Here is another important lesson. According to Matt Ridley:
“Innovation… means finding new ways to apply energy to create improbable things, and see them catch on. It means much more than invention, because the word implies developing an invention to the point where it catches on because it is sufficiently practical, affordable, reliable and ubiquitous to be worth using.”
Indeed, Subway’s Oases could do a lot for the accessibility and reliability of the EVs charging station network in the US. Their locations across the US could benefit current and future EV drivers by putting charging stations closer to home, for instance. Over the past few years, the charging infrastructure for electric vehicles (EVs) has grown rapidly.

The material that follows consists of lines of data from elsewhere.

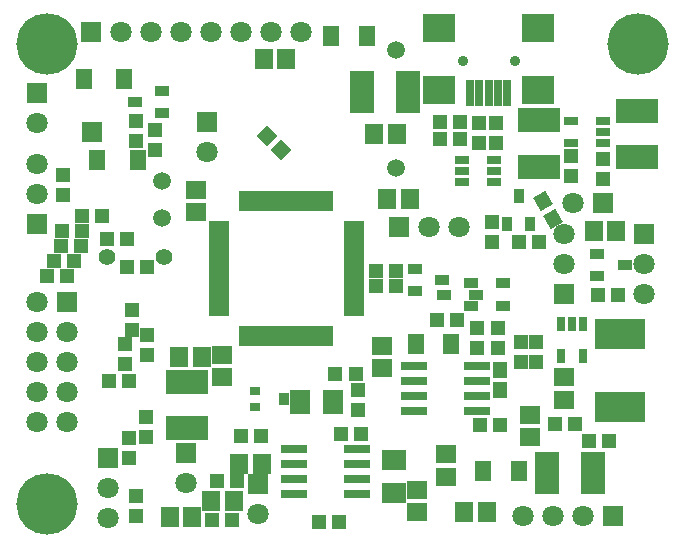
<source format=gbr>
G04 DipTrace Beta 2.9.0.1*
G04 TopMask.gbr*
%MOIN*%
G04 #@! TF.FileFunction,Soldermask,Top*
G04 #@! TF.Part,Single*
%AMOUTLINE4*
4,1,4,
-0.033252,0.01035,
0.007661,0.033973,
0.033252,-0.01035,
-0.007661,-0.033973,
-0.033252,0.01035,
0*%
%AMOUTLINE7*
4,1,4,
-0.034799,0.001392,
-0.001392,0.034799,
0.034799,-0.001392,
0.001392,-0.034799,
-0.034799,0.001392,
0*%
%AMOUTLINE10*
4,1,4,
-0.023622,0.025591,
0.023622,0.025591,
0.023622,-0.025591,
-0.023622,-0.025591,
-0.023622,0.025591,
0*%
%ADD57C,0.035433*%
%ADD58C,0.059055*%
%ADD64C,0.059055*%
%ADD66C,0.055874*%
%ADD68R,0.031496X0.051181*%
%ADD70R,0.051181X0.031496*%
%ADD81R,0.070866X0.019685*%
%ADD82R,0.019685X0.070866*%
%ADD85R,0.086614X0.031496*%
%ADD87R,0.035433X0.043307*%
%ADD89R,0.035433X0.031496*%
%ADD91R,0.033465X0.049213*%
%ADD93R,0.049213X0.033465*%
%ADD95C,0.204724*%
%ADD99R,0.055118X0.070866*%
%ADD101R,0.057087X0.070866*%
%ADD103R,0.106299X0.094488*%
%ADD105R,0.027559X0.086614*%
%ADD107C,0.070866*%
%ADD109R,0.070866X0.070866*%
%ADD113R,0.07874X0.070866*%
%ADD115R,0.047244X0.051181*%
%ADD117R,0.141732X0.082677*%
%ADD119R,0.070866X0.07874*%
%ADD121R,0.059055X0.066929*%
%ADD123R,0.066929X0.059055*%
%ADD125R,0.051181X0.047244*%
%ADD126R,0.082677X0.141732*%
%ADD128R,0.169291X0.100394*%
%ADD136OUTLINE4*%
%ADD139OUTLINE7*%
%ADD142OUTLINE10*%
%FSLAX26Y26*%
G04*
G70*
G90*
G75*
G01*
G04 TopMask*
%LPD*%
D128*
X2431449Y843908D3*
Y1089971D3*
D126*
X1571547Y1893858D3*
X1725091D3*
D125*
X856269Y1312530D3*
X789340D3*
X787490Y1406310D3*
X720560D3*
D123*
X1106291Y943761D3*
Y1018564D3*
X1637581Y1050020D3*
Y975217D3*
D121*
X1656335Y1537570D3*
X1731138D3*
X1243790Y2006370D3*
X1318593D3*
D119*
X1365465Y860198D3*
X1475701D3*
D123*
X1018766Y1493816D3*
Y1568619D3*
D121*
X1237520Y656210D3*
X1162717D3*
X1143761Y531231D3*
X1068958D3*
D113*
X1676858Y667597D3*
Y557361D3*
D123*
X1756362Y568722D3*
Y493919D3*
D117*
X987512Y775010D3*
Y928554D3*
X2162630Y1800089D3*
Y1646546D3*
D125*
X1831358Y1737579D3*
X1898287D3*
D117*
X2487669Y1831349D3*
Y1677806D3*
D123*
X2131383Y743738D3*
Y818541D3*
D121*
X2418688Y1431310D3*
X2343885D3*
D126*
X2187639Y624975D3*
X2341182D3*
D121*
X1612562Y1756349D3*
X1687365D3*
D123*
X2243895Y868751D3*
Y943554D3*
X1850110Y687480D3*
Y612677D3*
D109*
X1693850Y1443829D3*
D107*
X1793850D3*
X1893850D3*
D109*
X487472Y1456297D3*
D107*
Y1556297D3*
Y1656297D3*
D109*
X2244314Y1220247D3*
D107*
Y1320247D3*
Y1420247D3*
D109*
X2408066Y481210D3*
D107*
X2308066D3*
X2208066D3*
X2108066D3*
D109*
X724953Y674538D3*
D107*
Y574538D3*
Y474538D3*
X487472Y1193790D3*
Y1093790D3*
Y993790D3*
Y893790D3*
Y793790D3*
X587472D3*
Y893790D3*
Y993790D3*
Y1093790D3*
D109*
Y1193790D3*
X2512155Y1420247D3*
D107*
Y1320247D3*
Y1220247D3*
D109*
X487472Y1892890D3*
D107*
Y1792890D3*
D109*
X1056252Y1793829D3*
D107*
Y1693829D3*
D109*
X668929Y2093869D3*
D107*
X768929D3*
X868929D3*
X968929D3*
X1068929D3*
X1168929D3*
X1268929D3*
X1368929D3*
D109*
X985406Y691367D3*
D107*
Y591367D3*
D109*
X1225031Y587491D3*
D107*
Y487491D3*
D105*
X2056375Y1891008D3*
X2024879D3*
X1993383D3*
X1961887D3*
X1930391D3*
D103*
X2158738Y1900850D3*
X1828029D3*
X2158738Y2109512D3*
X1828029D3*
D57*
X2079997Y1999276D3*
X1906769D3*
D101*
X824992Y1668829D3*
X689165D3*
X643732Y1937609D3*
X779559D3*
D107*
X2275148Y1525070D3*
D109*
X2375148D3*
D121*
X962630Y1011507D3*
X1037433D3*
D109*
X672413Y1762609D3*
D99*
X1469466Y2081378D3*
X1587576D3*
X2093933Y631424D3*
X1975823D3*
D95*
X2490189Y2056388D3*
X521685Y2056375D3*
Y520955D3*
D93*
X1747984Y1306310D3*
Y1231507D3*
X1838535Y1268908D3*
D91*
X2056370Y1456310D3*
X2131173D3*
X2093772Y1546861D3*
D93*
X1936567Y1182333D3*
Y1257136D3*
X1846016Y1219735D3*
X2042827Y1182333D3*
Y1257136D3*
X1952276Y1219735D3*
X2356407Y1356302D3*
Y1281499D3*
X2446958Y1318900D3*
X906255Y1825101D3*
Y1899904D3*
X815703Y1862503D3*
D125*
X1087512Y599971D3*
X1154441D3*
X1618839Y1250050D3*
X1685768D3*
X1618839Y1300050D3*
X1685768D3*
D89*
X1216528Y897176D3*
D87*
X1311016Y871585D3*
D89*
X1216528Y845995D3*
D136*
X2206803Y1473115D3*
X2173339Y1531079D3*
D115*
X2005961Y1394466D3*
Y1461395D3*
D125*
X637476Y1481315D3*
X704406D3*
D115*
X806244Y1168782D3*
Y1101853D3*
D125*
X793743Y931257D3*
X726814D3*
D115*
X856249Y1018766D3*
Y1085696D3*
X793743Y674980D3*
Y741909D3*
D125*
X2031373Y784822D3*
X1964444D3*
X1820583Y1135089D3*
X1887512D3*
X1550071Y956270D3*
X1483142D3*
D99*
X1868856Y1054091D3*
X1750745D3*
D125*
X637476Y1431310D3*
X570547D3*
X568732Y1381310D3*
X635661D3*
D139*
X1300899Y1701436D3*
X1253573Y1748761D3*
D125*
X1493811Y461940D3*
X1426882D3*
X1137512Y468711D3*
X1070583D3*
X1568818Y756231D3*
X1501888D3*
X1168772Y749971D3*
X1235701D3*
D115*
X781241Y987513D3*
Y1054442D3*
D125*
X543732Y1331310D3*
X610661D3*
X587472Y1281310D3*
X520543D3*
D115*
X2268890Y1681349D3*
Y1614420D3*
X2018871Y1725089D3*
Y1792018D3*
X1962621Y1725089D3*
Y1792018D3*
X2100130Y993764D3*
Y1060693D3*
X2150135Y993764D3*
Y1060693D3*
X2375150Y1606310D3*
Y1673239D3*
D125*
X1831370Y1793829D3*
X1898299D3*
X2393911Y731236D3*
X2326982D3*
X2281399Y787492D3*
X2214470D3*
D142*
X2031373Y968126D3*
Y901197D3*
D121*
X1912610Y493711D3*
X1987413D3*
X1005937Y477688D3*
X931134D3*
D115*
X849999Y743738D3*
Y810667D3*
X818745Y549967D3*
Y483038D3*
X574970Y1550072D3*
Y1617001D3*
D125*
X2162630Y1393790D3*
X2095701D3*
D115*
X818741Y1731349D3*
Y1798278D3*
X881252Y1768829D3*
Y1701900D3*
D125*
X2425164Y1218787D3*
X2358235D3*
D115*
X2023811Y1109892D3*
Y1042963D3*
X1955701Y1109105D3*
Y1042176D3*
X1558142Y836270D3*
Y903199D3*
D85*
X1343732Y706231D3*
Y656231D3*
Y606231D3*
Y556231D3*
X1556331D3*
Y606231D3*
Y656231D3*
Y706231D3*
D81*
X1094520Y1454066D3*
Y1434381D3*
Y1414696D3*
Y1395010D3*
Y1375325D3*
Y1355640D3*
Y1335955D3*
Y1316270D3*
Y1296585D3*
Y1276900D3*
Y1257215D3*
Y1237530D3*
Y1217845D3*
Y1198160D3*
Y1178475D3*
Y1158790D3*
D82*
X1171291Y1082018D3*
X1190976D3*
X1210661D3*
X1230346D3*
X1250031D3*
X1269717D3*
X1289402D3*
X1309087D3*
X1328772D3*
X1348457D3*
X1368142D3*
X1387827D3*
X1407512D3*
X1427197D3*
X1446882D3*
X1466567D3*
D81*
X1543339Y1158790D3*
Y1178475D3*
Y1198160D3*
Y1217845D3*
Y1237530D3*
Y1257215D3*
Y1276900D3*
Y1296585D3*
Y1316270D3*
Y1335955D3*
Y1355640D3*
Y1375325D3*
Y1395010D3*
Y1414696D3*
Y1434381D3*
Y1454066D3*
D82*
X1466567Y1530837D3*
X1446882D3*
X1427197D3*
X1407512D3*
X1387827D3*
X1368142D3*
X1348457D3*
X1328772D3*
X1309087D3*
X1289402D3*
X1269717D3*
X1250031D3*
X1230346D3*
X1210661D3*
X1190976D3*
X1171291D3*
D58*
X1685543Y2034971D3*
Y1641270D3*
D70*
X2375150Y1725089D3*
Y1762491D3*
Y1799892D3*
X2268850D3*
Y1725089D3*
D68*
X2309402Y1121822D3*
X2272000D3*
X2234598D3*
Y1015522D3*
X2309402D3*
D70*
X1906370Y1668829D3*
Y1631428D3*
Y1594026D3*
X2012669D3*
Y1631428D3*
Y1668829D3*
D85*
X1743850Y981192D3*
Y931192D3*
Y881192D3*
Y831192D3*
X1956449D3*
Y881192D3*
Y931192D3*
Y981192D3*
D66*
X912512Y1343790D3*
X722512D3*
D64*
X906252Y1475050D3*
Y1597097D3*
M02*

</source>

However, it is not keeping up with the pace of EV adoption, especially since the country has hit a critical tipping point, with 5 percent of new car sales being electric in 2022.
Who knows…
This is not the end of the story, however. It is just the beginning of an open-ended adventure.
Subway will be investing millions in a project that may or may not work. Only time will tell if the calculated risk they are taking pays off. When operating in the free market, innovators can gain huge returns. But this is hardly the case. Most startups fail. Entrepreneurs deal with an immense degree of uncertainty. “Starting a company is like eating glass and staring into the abyss,” said Elon Musk. Reinventing a company can be as challenging. Many things could go wrong for Subway — from timing to alternatives to EVs, such as hydrogen-fueled cars.
Therefore, we must give innovators space to try and most likely fail. However, when they get it right, the upside for all of us is enormous and sometimes life-changing. Being an entrepreneur is risky enough. Governments should not burden them with licenses, excessive regulations, and red tape.
For, as Joseph Schumpeter explained: “Innovation offers the carrot of spectacular reward or the stick of destitution.”
* Federico N. Fernández is Executive Director at Somos Innovación (a Latin American pro-innovation alliance) and CEO at We Are Innovation (Somos Innovación’s sister organization for Europe). Federico is Founder and President of Fundación Internacional Bases (Rosario, Argentina) and also the Chairman of the Organizing Committee of the International Conference “The Austrian School of Economics in the 21st Century,” which takes place in Europe and LatAm alternatively.